Pacific Neuroscience Institute offers final enrollment into important clinical trial for patients with Lewy body dementia. Find out more about this study and eligibility criteria.
SANTA MONICA — Patients with Lewy body dementia may be eligible for a study of a treatment that was found to be effective in Alzheimer’s disease, according to results of ongoing studies.
Pacific Neuroscience Institute, which is affiliated with Providence Saint John’s Health Center, is leading a clinical trial for patients diagnosed with mild to moderate dementia associated with dementia with Lewy bodies (DLB, also called Lewy body dementia), a disease that includes neurological symptoms similar to Parkinson’s disease. DLB patients live an average of seven years after diagnosis. As there are no approved treatments for this condition, patients are often given drugs for Parkinson’s, but the treatment is not as effective.
Santosh Kesari, MD, PhD, principal investigator and director of Pacific Neuroscience Research Center, and Melita Petrossian, MD, director of the Pacific Movement Disorders Center, are leading the 21-week phase 2 double-blind trial testing a drug called neflamapimod on patients suffering with DLB. Early studies found that patients with Alzheimer’s disease and rheumatoid arthritis experienced improvements in response and memory while taking neflamapimod.
“We are very pleased to offer this opportunity for patients to enroll in a clinical trial aiming to improve cognitive outcomes in dementia with Lewy bodies,” said Dr. Petrossian. “Because the study drug might reduce inflammation in the brain and allow for increased formation of the connections between brain cells, there is good reason to hope this drug will not only improve clinical cognitive function but also change the course of the condition.”

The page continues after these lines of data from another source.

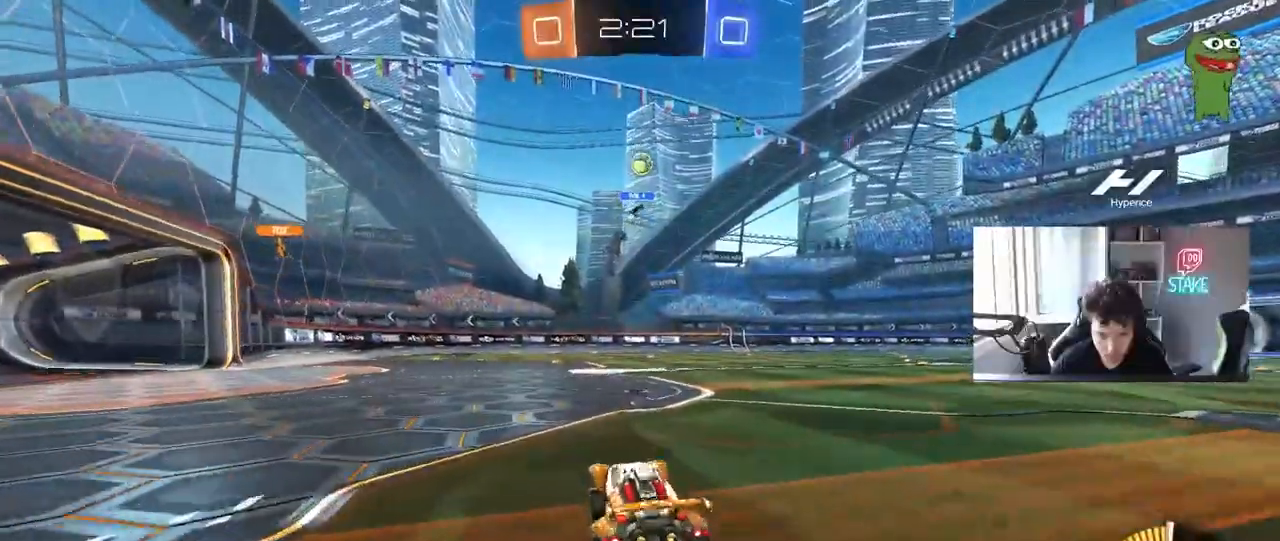
{"keys": ["a", "w"], "mouse": [], "mouse_move": "still", "events": []}
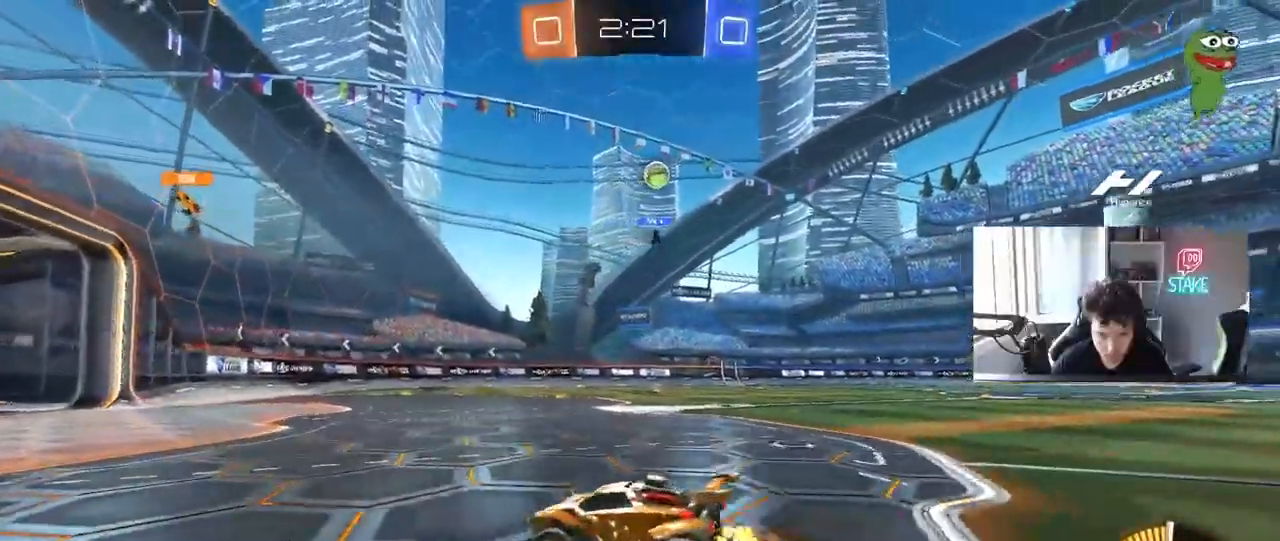
{"keys": ["d", "shift", "w"], "mouse": [], "mouse_move": "still", "events": [[17, "a", "up"], [250, "d", "down"], [300, "shift", "down"]]}
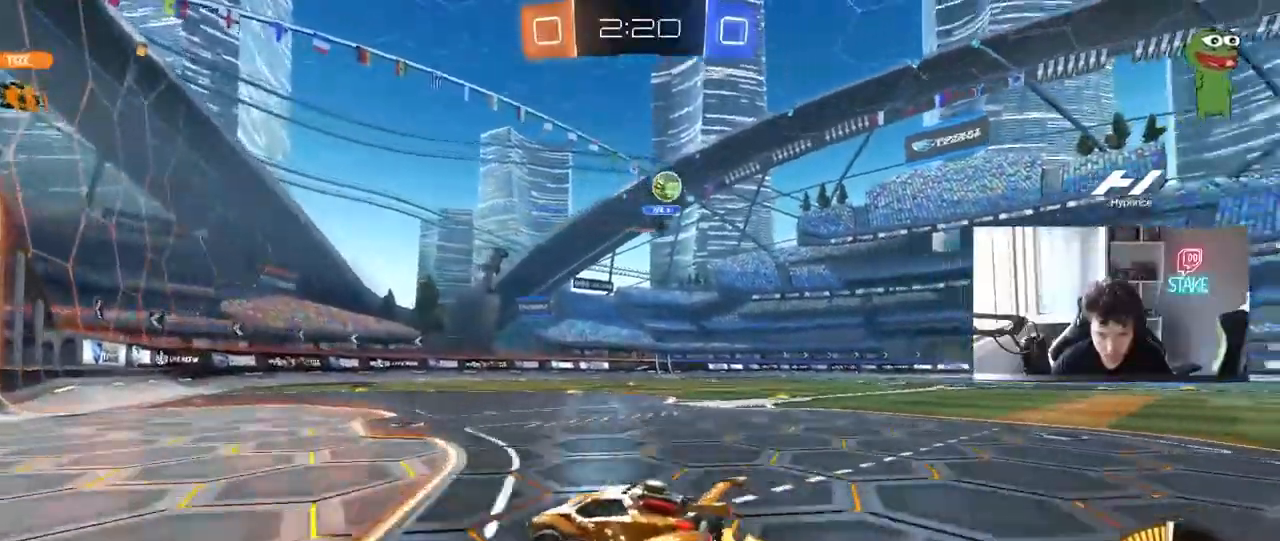
{"keys": ["w"], "mouse": [], "mouse_move": "still", "events": [[83, "shift", "up"], [367, "d", "up"]]}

In November, the Food and Drug Administration granted fast-track designation to investigation of neflamapimod treatment for DLB. The multi-center trial, already underway at Pacific Neuroscience Institute since September, is currently enrolling patients in Santa Monica, other sites in the United States, and two sites in the Netherlands.
“Patients with dementia with Lewy bodies face a very challenging condition with cognitive and behavioral changes as well as movement abnormalities, symptoms similar to those of Parkinson’s disease and imbalance,” Dr. Petrossian noted. “To date, management of these symptoms has been limited because there are no treatments approved for the disease. As a result, cholinesterase inhibitors such as donepezil and rivastigmine often are used even though they are not yet approved.”
A specialized research team from the Pacific Brain Health Center administers a series of questionnaire assessments to monitor any change in symptoms and function of enrolled patients. The trial is sponsored by EIP Pharma.
The DLB clinical trial is open to those with a probable diagnosis of dementia with Lewy bodies, who are 55 years or older and who have been receiving cholinesterase inhibitor medications for at least three months. Patients will receive neflamapimod orally two to three times daily for 16 weeks, and possibly longer.